Not necessarily. We can think of a homogeneous system of n equations as a matrix equation Ax= 0 where A is the matrix of coefficients of the system of equations. The solution set of that homogeneous system of equations is the kernel of the matrix A and its dimension is the "nullity", k, of A. by the rank-nullity property, if A maps $\displaystyle R^n$ to $\displaystyle R^m$, then th e sum of the rank and nullity of A is n. That is, A maps all of $\displaystyle R^n$ to a n- k dimensional subspace of $\displaystyle R^m$.
We can write a non-homogeneous system as Ax= b where b is the vector containing the right side of the equations. If be happens to lie in the n- k dimensional subspace that A maps all of $\displaystyle R^n$ into (the "image of $\displaystyle R^n$ under A") then the solution set has dimension k, the same as the kernel. But if b is not in that subspace there is no solution. That is what is sometimes called the "Fredholm alternative".

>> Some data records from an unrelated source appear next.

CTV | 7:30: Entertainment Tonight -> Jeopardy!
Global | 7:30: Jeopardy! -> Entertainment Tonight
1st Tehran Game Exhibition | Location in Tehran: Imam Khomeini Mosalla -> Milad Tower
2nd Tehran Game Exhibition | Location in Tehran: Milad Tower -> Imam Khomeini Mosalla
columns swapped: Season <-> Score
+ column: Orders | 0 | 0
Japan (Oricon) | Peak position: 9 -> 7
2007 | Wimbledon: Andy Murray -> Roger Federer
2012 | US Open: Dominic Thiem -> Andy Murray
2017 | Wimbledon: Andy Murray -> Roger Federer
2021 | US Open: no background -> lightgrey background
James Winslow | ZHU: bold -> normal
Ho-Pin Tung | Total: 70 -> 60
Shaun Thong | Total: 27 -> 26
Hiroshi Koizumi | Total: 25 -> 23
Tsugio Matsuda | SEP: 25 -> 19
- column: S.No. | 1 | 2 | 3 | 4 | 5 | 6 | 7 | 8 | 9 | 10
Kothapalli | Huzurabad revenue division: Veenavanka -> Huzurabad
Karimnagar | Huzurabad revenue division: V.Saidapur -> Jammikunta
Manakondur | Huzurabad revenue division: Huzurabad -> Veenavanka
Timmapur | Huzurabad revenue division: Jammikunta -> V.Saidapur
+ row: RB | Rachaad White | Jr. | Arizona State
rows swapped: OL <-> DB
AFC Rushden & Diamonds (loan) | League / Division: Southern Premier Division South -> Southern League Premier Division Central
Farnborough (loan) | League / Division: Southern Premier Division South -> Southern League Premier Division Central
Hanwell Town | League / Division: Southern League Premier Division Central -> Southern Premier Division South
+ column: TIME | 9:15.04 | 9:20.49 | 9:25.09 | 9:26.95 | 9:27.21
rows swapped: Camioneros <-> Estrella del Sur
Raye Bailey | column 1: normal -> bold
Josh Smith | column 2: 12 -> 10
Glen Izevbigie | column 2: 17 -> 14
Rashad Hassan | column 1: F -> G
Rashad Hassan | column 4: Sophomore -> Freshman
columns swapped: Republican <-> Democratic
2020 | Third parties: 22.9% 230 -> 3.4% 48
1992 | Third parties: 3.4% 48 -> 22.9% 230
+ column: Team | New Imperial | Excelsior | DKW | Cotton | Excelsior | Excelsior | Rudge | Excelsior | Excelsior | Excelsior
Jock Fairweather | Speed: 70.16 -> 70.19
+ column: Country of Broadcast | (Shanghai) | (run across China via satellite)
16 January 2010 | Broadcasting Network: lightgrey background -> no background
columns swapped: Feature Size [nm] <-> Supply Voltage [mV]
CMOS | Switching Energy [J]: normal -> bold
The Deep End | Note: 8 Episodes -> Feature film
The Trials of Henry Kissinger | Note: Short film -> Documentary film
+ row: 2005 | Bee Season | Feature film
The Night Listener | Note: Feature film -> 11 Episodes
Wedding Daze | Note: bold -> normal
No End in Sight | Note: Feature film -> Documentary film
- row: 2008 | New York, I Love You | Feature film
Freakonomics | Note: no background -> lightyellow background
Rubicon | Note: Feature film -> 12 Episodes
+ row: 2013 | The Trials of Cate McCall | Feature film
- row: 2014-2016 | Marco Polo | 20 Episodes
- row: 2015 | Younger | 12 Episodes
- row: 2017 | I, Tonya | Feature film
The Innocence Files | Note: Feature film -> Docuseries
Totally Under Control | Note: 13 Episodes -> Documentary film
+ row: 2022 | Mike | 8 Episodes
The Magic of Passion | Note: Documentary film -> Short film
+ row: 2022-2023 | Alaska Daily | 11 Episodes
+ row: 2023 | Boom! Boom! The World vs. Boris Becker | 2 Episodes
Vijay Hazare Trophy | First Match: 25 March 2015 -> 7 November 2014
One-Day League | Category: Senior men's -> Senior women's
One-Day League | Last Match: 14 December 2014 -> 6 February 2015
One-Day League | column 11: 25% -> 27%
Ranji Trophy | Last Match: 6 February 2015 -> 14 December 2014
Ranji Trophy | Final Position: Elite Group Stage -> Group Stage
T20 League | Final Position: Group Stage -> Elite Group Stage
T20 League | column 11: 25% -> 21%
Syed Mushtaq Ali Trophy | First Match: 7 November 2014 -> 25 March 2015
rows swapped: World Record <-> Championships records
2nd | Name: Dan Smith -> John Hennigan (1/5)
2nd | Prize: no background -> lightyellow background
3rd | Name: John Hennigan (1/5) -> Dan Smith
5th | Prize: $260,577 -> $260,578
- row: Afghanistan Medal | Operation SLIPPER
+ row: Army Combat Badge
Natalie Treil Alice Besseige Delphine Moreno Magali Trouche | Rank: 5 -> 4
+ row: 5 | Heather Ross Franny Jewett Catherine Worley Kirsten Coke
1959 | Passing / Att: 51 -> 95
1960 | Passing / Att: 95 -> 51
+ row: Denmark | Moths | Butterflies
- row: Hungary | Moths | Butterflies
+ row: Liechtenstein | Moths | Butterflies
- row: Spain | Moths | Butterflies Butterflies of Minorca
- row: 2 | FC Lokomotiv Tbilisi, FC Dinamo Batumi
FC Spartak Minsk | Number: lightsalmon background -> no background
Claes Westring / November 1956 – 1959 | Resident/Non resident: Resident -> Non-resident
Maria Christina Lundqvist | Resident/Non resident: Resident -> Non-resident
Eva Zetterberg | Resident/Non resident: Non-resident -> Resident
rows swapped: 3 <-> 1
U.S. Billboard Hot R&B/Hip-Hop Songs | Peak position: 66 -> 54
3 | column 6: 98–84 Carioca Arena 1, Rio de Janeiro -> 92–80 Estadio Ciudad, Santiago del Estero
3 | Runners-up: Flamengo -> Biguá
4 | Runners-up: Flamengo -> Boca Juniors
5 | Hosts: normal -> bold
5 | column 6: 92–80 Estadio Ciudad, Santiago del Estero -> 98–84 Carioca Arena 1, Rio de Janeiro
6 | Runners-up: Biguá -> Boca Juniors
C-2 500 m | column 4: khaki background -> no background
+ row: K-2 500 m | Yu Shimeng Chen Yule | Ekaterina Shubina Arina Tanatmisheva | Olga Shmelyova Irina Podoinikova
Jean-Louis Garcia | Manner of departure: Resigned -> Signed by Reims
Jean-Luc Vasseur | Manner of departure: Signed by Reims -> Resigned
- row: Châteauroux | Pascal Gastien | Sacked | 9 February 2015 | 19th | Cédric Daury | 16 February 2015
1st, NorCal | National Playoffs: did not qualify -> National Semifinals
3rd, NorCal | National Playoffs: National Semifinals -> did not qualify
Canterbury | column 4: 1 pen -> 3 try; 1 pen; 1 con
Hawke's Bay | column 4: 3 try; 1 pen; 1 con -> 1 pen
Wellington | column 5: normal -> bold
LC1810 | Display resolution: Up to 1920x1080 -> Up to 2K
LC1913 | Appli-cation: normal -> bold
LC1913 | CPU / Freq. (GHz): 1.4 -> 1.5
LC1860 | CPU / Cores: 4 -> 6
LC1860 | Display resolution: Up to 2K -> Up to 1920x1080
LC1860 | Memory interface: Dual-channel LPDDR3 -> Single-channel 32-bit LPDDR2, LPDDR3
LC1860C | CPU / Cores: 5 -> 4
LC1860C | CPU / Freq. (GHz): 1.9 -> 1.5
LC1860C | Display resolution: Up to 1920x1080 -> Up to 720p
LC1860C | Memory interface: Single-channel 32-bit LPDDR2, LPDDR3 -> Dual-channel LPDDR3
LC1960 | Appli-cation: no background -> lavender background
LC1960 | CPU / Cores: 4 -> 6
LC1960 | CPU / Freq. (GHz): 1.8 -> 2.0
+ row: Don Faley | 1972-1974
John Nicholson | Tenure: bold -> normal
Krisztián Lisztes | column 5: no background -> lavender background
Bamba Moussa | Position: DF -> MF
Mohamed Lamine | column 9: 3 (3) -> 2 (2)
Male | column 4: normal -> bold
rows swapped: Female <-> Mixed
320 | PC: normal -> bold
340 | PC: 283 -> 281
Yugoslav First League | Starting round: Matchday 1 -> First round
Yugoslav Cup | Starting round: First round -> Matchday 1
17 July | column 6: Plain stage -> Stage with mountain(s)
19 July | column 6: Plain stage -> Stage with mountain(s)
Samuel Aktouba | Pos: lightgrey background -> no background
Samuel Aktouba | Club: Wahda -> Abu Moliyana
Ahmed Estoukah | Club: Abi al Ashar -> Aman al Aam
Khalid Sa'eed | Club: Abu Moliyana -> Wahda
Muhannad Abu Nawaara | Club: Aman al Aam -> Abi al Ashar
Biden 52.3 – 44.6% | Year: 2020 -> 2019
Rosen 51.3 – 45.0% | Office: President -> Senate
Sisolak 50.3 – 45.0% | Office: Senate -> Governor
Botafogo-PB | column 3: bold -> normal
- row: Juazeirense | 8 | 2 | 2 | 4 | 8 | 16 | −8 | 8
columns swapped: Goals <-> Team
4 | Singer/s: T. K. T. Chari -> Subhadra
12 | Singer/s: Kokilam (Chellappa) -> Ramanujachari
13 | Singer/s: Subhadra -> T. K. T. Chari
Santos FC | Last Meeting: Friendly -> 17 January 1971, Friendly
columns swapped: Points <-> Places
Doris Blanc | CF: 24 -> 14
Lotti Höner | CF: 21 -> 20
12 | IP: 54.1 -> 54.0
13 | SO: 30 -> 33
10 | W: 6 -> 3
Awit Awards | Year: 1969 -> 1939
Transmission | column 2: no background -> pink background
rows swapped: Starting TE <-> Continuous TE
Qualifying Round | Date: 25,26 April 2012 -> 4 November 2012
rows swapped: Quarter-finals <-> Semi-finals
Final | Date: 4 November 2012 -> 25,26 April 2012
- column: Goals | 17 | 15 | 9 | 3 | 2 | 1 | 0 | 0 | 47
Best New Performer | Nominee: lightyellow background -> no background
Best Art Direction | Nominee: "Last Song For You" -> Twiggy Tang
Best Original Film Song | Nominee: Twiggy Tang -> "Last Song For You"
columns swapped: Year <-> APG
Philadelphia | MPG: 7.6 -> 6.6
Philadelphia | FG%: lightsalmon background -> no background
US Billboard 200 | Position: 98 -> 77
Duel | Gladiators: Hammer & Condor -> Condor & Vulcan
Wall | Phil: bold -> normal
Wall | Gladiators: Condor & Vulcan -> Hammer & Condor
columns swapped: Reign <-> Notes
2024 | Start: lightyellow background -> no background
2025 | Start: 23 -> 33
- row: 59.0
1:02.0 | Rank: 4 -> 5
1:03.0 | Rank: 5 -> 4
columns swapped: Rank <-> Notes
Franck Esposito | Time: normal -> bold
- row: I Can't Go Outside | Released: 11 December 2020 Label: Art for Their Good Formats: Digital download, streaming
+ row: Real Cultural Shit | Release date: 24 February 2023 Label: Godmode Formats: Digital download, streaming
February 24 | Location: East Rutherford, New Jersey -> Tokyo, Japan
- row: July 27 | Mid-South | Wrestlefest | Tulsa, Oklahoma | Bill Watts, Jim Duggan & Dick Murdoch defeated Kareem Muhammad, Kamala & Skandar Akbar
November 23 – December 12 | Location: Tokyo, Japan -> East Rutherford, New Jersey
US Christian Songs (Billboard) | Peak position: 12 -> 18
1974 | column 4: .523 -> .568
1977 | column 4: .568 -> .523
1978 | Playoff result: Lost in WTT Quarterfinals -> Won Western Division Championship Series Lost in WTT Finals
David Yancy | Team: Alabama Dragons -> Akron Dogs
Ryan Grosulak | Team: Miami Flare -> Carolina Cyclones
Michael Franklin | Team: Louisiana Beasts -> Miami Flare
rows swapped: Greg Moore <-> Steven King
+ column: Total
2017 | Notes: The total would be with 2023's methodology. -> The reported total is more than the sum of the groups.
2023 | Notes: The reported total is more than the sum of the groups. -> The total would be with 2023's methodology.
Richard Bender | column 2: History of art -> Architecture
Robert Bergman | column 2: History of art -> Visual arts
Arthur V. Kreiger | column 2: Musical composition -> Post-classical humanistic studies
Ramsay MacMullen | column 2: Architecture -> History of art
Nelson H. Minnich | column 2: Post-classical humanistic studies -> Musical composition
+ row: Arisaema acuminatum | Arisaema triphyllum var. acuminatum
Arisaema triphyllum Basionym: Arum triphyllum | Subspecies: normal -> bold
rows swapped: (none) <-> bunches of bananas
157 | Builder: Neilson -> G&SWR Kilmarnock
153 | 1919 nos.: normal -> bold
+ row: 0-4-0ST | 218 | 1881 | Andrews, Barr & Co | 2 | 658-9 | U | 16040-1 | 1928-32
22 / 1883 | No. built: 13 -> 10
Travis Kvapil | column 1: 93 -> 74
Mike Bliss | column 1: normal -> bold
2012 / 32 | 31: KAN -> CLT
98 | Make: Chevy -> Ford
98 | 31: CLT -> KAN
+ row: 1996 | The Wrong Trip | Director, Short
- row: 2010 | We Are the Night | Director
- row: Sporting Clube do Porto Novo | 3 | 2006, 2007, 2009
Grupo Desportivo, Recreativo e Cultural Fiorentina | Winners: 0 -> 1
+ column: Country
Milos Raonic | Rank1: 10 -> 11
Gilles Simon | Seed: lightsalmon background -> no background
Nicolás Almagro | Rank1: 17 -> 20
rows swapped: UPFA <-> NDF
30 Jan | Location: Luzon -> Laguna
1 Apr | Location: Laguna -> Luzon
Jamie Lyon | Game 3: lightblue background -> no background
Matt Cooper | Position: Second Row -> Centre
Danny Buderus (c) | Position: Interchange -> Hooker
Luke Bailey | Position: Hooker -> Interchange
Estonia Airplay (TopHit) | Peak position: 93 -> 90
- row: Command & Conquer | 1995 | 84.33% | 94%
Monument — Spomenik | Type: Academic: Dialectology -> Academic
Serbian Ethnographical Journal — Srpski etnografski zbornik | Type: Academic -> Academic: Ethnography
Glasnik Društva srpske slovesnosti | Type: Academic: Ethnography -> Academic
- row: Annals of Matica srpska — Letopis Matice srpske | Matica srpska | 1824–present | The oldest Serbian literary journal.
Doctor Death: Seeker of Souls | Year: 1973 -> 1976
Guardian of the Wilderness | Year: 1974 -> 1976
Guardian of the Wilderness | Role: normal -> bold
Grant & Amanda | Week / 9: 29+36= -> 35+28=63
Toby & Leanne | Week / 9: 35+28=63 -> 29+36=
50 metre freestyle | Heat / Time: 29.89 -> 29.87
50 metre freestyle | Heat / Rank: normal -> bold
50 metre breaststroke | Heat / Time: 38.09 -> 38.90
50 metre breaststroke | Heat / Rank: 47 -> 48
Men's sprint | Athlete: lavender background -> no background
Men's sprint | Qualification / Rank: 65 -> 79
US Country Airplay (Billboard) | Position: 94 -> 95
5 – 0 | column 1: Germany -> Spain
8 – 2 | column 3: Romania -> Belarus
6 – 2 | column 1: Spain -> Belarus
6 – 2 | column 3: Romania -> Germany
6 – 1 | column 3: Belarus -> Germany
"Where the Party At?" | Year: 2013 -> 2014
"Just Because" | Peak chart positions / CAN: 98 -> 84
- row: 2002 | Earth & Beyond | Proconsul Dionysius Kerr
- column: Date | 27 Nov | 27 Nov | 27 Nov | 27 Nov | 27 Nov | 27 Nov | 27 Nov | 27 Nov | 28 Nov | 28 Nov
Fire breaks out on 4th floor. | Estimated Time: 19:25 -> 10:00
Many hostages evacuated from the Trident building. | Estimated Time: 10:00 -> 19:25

often the non-homogeneous case is represented by the dictum: general solution = homogeneous solution + particular solution.
note that if there is NO particular solution, then the number of homogeneous solutions (that is, the rank of the matrix) is irrelevent.
this often happens in problems where one is to determine if b is in col(A). the smaller the rank of A, the less likely it is that this will be true,
although if it IS true, there are often several ways to combine the columns of A to get b.
(if rank(A) << n, where A is nxn, then we have multiple ways to make a basis from the columns of A).
said yet another way: just because rref(A) has rank k, does not mean the system is consistent. the augmented
matrix might have rank k+r, which would have no solutions.